The variable parameters of the microgeometry were the following: X₁ and X₂—the start and the end points of the texturing area, respectively; d—the diameter of the micro-cavities; r_y—the depth of the micro-cavities; D—the density of surface filling with micro-cavities.

The following quality criteria were selected: $h_{\min }^{*}$, μm—minimum lubricating film thickness per cycle; $p_{\max }^{*}$, MPa—maximum lubricating film pressure per cycle; N^*, W—average friction losses; Q^*, cm³/s—average fuel leakage.
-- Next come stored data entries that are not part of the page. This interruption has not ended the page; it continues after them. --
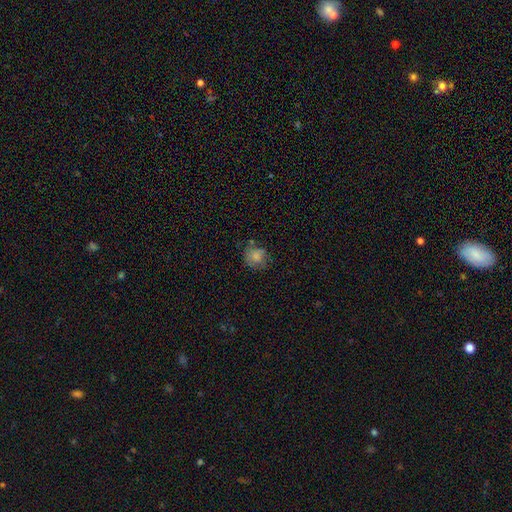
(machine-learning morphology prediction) Q: Smooth or featured?
A: smooth (75%); runner-up: featured or disk (16%)
Q: How rounded?
A: round (77%); runner-up: in between (22%)
Q: Merging?
A: none (59%); runner-up: minor disturbance (26%)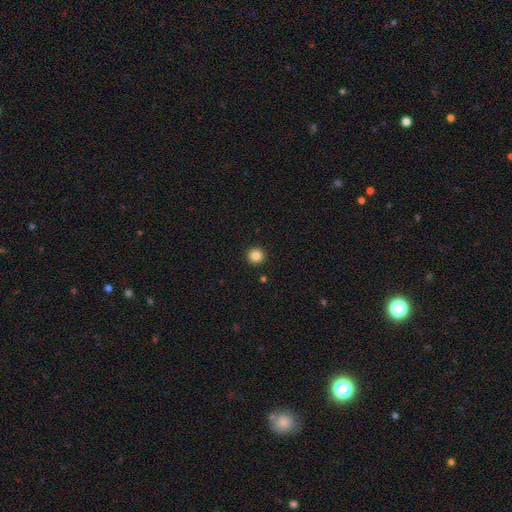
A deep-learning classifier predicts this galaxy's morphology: The model was most divided on "smooth or featured": smooth: 85%, star or artifact: 11%, featured or disk: 4%. More confident: how rounded — round (96%); merging — none (93%).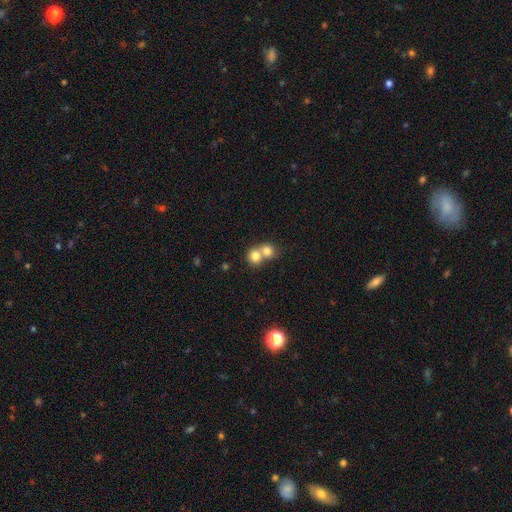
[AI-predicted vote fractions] smooth_or_featured: smooth (p=0.78) [alt: featured or disk p=0.12]
how_rounded: round (p=0.78) [alt: in between p=0.21]
merging: merger (p=0.65) [alt: none p=0.28]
For a graphical representation of changes in hydrodynamic characteristics in the tribosystem depending on the angle of rotation of the distributor shaft of the fuel injection pump (HPFP), the following parameters were chosen: N_friction—change in average friction losses; P_max—change in average lubricating film pressure; H_min—change in average lubricating film thickness; Q—change in maximum fuel leakage.

For better visualization, a graphical comparison of the hydrodynamic characteristics of the plunger pair without using the surface microgeometry and the results considering the surface with micro-dimples are presented in Figure 7. To compare the hydromechanical characteristics, results 1, 2, and 7 (without texturing) of Table 3 were selected.

The graphs shown in Figure 6 indicate a positive effect of applying laser microgeometry to the plunger. Using microgeometry reduced friction losses by 7.5%, while fuel leaks increased by 2.1%. The minimum thickness of the lubricating film decreased by 9%, and the maximum pressure of the lubricating film increased by 20%, which positively affected the load-carrying capacity of the tribosystem.

6. Conclusions

1. A mathematical model considering micro-dimples with variable parameters on the surfaces of plunger pairs has been presented.

2. Based on the provided methodology, software has been developed, and the computational grid has been modified to increase its density and allow for significantly smaller values of microgeometry parameters to be used in the calculations.

3. Based on the results of the performed parametric investigations of the microgeometry of the plunger pair in the “Microgeometry of Plunger Pair for Fuel Injection Pump” program implemented in Visual Fortran, the following conclusions can be drawn: the maximum feasible computational grid size is 12,000 by 7500 cells, enabling the specification of micro-dimple diameters of approximately 5 μm. The depth of the micro-dimples was varied from 2 to 6 μm (with no minimum restrictions).

4. Based on numerous results of the parametric investigations, it can be concluded that texturing has a positive impact on plunger pairs. Out of the total number of calculations exceeding 135 units, two compromise options were identified. In these cases, friction losses were reduced by 7.5%, and the load-carrying capacity of the lubricating film was increased by raising the pressure in the lubricating film by 20%.

5. The results will be further utilized in the design of new high-pressure fuel pumps for common rail systems.